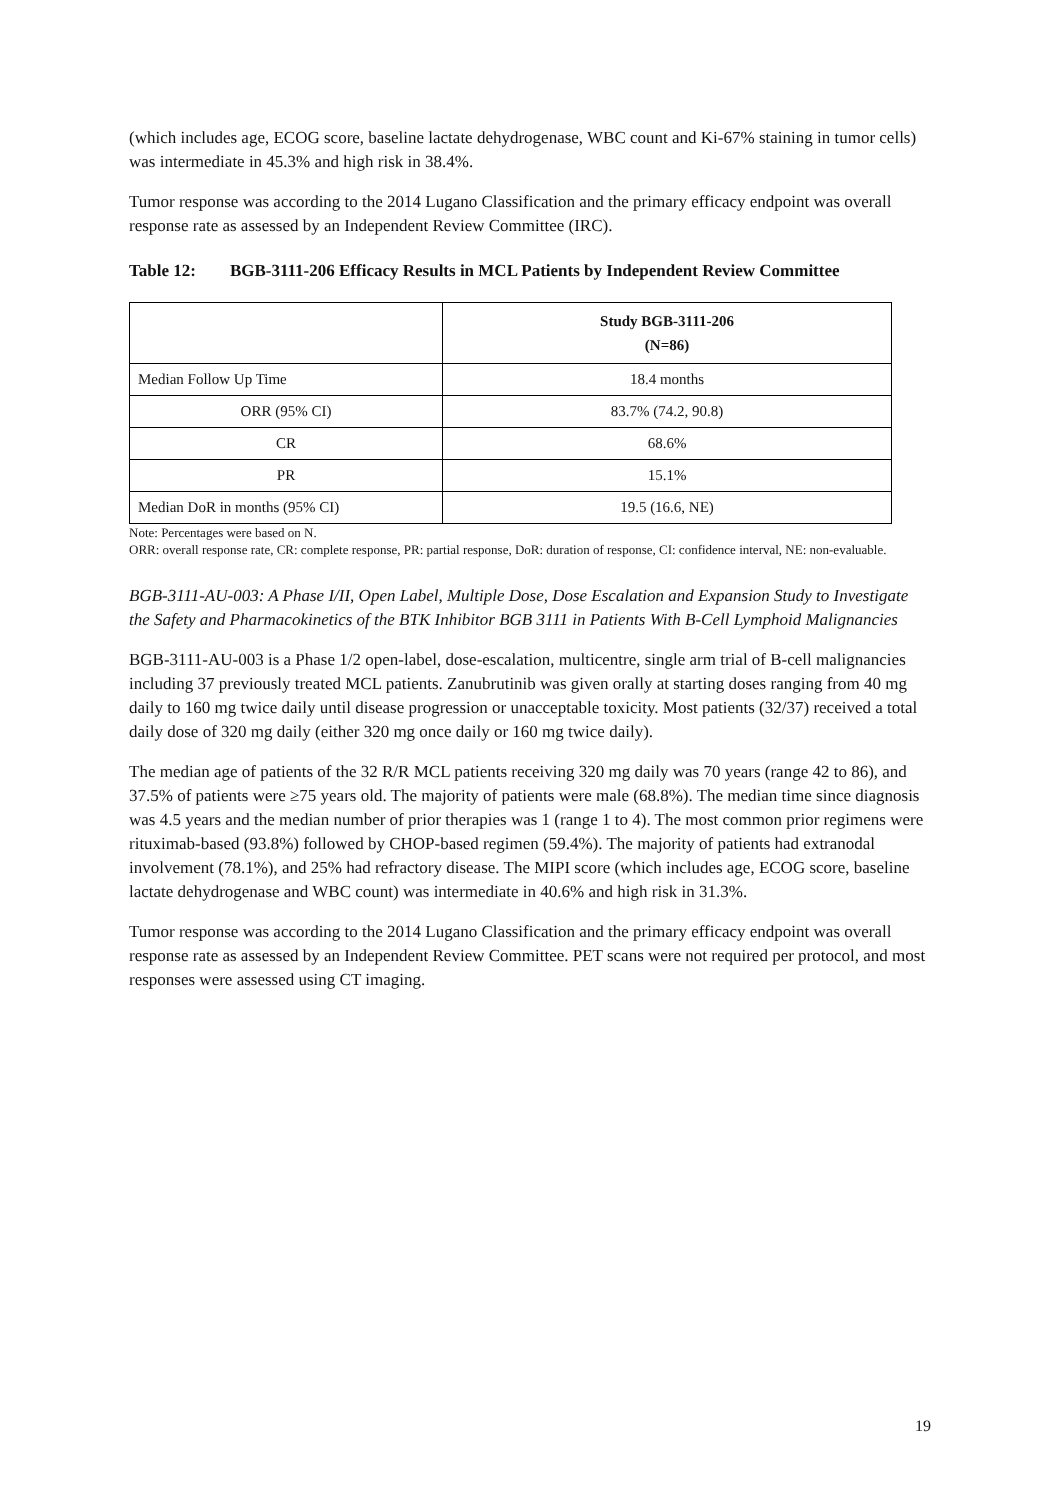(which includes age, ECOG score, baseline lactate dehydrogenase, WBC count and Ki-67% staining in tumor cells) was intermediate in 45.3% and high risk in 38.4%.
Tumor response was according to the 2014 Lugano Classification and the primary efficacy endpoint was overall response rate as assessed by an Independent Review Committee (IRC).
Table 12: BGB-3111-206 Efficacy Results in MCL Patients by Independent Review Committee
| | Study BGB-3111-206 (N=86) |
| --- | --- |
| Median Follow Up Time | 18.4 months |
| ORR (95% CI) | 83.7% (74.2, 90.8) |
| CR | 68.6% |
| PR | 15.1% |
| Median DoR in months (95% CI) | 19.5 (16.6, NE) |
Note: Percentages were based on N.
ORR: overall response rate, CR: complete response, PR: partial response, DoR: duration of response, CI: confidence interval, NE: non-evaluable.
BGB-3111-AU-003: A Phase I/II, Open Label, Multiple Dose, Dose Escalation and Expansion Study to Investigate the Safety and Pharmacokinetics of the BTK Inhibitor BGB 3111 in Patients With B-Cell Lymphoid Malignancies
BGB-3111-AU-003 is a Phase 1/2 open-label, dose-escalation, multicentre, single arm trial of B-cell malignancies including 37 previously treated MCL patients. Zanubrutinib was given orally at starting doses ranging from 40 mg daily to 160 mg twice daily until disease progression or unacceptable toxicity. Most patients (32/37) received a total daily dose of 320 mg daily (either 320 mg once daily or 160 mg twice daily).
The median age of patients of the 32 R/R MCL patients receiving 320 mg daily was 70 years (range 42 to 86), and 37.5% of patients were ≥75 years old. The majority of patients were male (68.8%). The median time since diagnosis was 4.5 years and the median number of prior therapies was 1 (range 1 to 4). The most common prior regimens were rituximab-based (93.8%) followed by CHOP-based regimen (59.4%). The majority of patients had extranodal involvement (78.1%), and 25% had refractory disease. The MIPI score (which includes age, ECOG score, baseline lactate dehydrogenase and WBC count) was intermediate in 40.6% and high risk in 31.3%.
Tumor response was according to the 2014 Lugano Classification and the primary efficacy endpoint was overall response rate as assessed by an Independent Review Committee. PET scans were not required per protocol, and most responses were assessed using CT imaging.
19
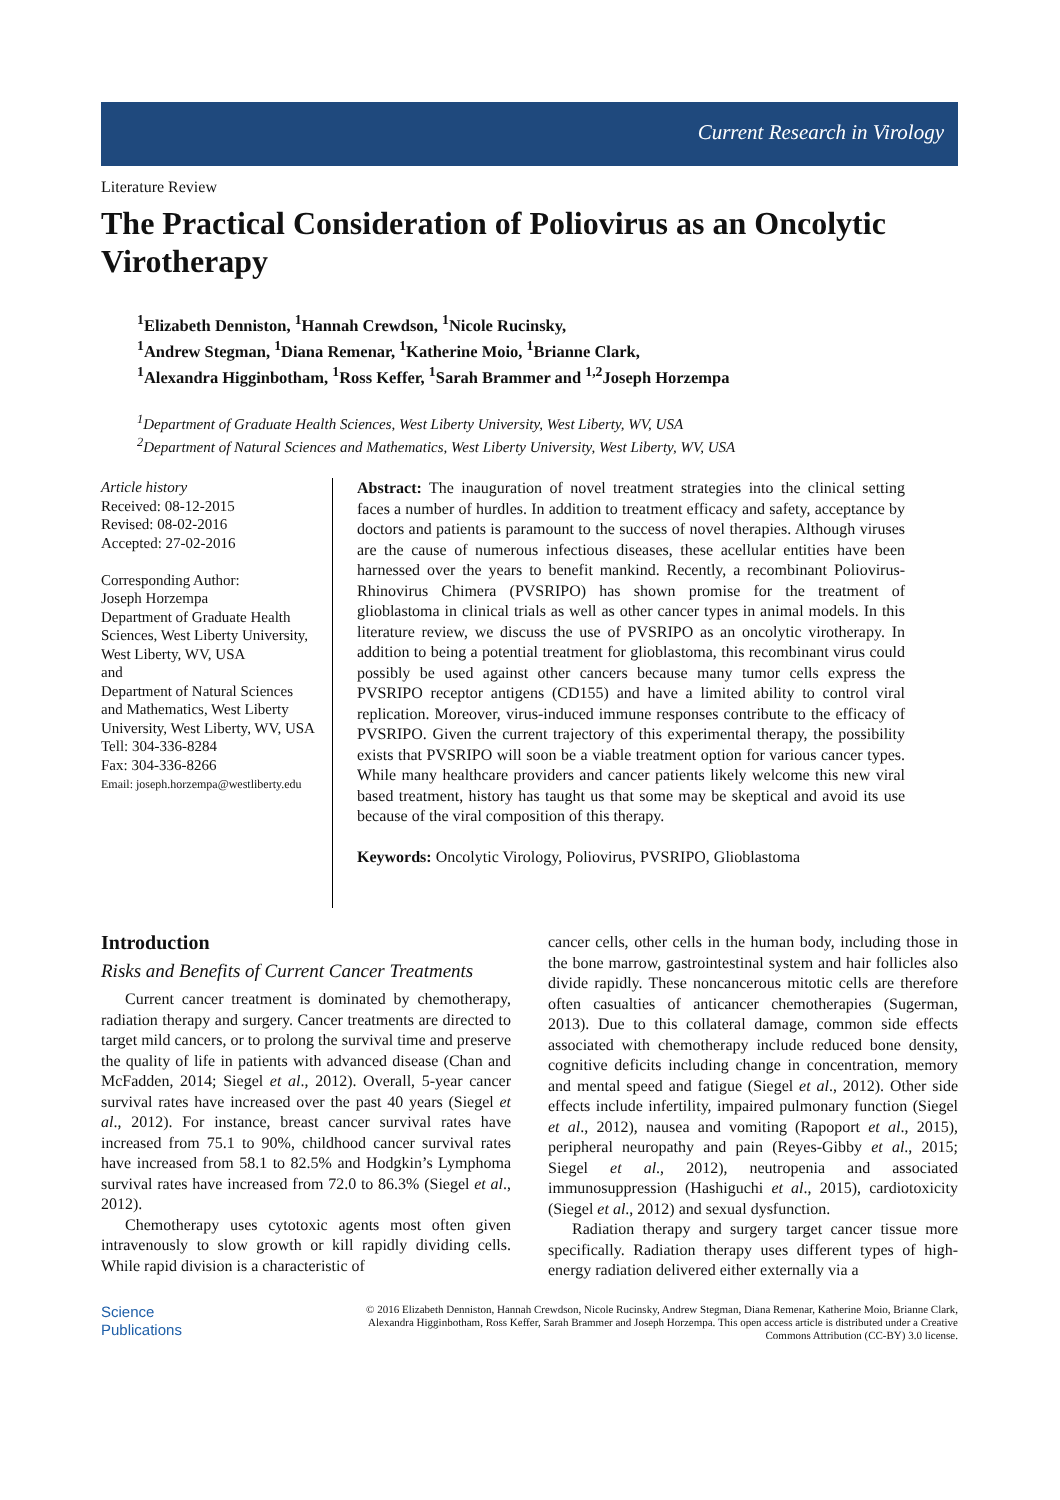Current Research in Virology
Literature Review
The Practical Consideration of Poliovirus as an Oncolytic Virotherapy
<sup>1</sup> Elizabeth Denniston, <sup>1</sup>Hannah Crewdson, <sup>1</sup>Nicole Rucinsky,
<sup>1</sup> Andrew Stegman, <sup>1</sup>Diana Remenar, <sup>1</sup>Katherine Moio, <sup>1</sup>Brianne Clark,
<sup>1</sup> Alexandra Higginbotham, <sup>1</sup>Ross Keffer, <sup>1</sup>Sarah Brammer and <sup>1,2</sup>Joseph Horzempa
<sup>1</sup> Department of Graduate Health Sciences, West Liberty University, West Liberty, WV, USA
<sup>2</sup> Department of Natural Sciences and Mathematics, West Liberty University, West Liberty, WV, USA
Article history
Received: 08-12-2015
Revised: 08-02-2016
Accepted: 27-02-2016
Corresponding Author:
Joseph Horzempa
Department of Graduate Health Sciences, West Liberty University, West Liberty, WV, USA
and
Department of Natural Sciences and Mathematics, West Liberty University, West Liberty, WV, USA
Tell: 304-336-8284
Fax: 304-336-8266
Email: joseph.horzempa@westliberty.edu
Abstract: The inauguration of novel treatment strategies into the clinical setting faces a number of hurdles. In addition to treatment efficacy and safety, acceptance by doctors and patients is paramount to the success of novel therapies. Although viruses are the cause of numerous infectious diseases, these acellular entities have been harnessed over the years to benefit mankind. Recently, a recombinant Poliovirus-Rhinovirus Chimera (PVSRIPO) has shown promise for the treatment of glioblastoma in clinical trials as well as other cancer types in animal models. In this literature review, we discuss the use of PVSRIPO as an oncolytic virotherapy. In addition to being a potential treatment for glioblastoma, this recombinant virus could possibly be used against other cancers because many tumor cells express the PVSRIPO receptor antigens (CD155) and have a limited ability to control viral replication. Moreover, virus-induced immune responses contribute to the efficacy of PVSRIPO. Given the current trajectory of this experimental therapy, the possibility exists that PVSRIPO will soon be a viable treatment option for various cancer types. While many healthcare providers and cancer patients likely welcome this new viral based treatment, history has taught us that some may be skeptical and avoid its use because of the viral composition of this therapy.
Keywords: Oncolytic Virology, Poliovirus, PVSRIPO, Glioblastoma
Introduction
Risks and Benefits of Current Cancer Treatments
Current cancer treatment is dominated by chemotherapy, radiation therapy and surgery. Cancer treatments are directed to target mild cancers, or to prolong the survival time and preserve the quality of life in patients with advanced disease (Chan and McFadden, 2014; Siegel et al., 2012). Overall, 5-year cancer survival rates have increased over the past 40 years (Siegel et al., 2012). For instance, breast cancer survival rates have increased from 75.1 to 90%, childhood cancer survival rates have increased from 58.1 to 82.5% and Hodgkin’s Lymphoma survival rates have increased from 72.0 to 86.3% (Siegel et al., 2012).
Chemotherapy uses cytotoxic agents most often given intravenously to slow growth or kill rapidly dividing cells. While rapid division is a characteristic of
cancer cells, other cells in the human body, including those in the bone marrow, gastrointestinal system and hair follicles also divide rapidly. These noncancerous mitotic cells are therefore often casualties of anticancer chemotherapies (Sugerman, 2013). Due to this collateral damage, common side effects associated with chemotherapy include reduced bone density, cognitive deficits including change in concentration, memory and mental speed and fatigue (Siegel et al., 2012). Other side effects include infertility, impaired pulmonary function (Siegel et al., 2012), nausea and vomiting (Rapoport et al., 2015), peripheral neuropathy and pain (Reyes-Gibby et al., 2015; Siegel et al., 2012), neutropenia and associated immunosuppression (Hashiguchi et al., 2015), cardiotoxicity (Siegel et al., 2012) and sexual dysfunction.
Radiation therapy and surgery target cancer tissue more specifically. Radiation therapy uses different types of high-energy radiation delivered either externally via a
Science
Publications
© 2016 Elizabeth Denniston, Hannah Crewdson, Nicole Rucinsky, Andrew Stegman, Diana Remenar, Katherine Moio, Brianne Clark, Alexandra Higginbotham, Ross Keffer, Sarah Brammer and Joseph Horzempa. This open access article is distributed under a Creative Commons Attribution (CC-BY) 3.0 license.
########
## How to complete this task:
The range runs from the line with "Radiation therapy and surgery target" up to and including the line with "Publications" in the listing above; please write out exactly those lines and nothing more.

## Output of the exercise:
Radiation therapy and surgery target cancer tissue more specifically. Radiation therapy uses different types of high-energy radiation delivered either externally via a
Science
Publications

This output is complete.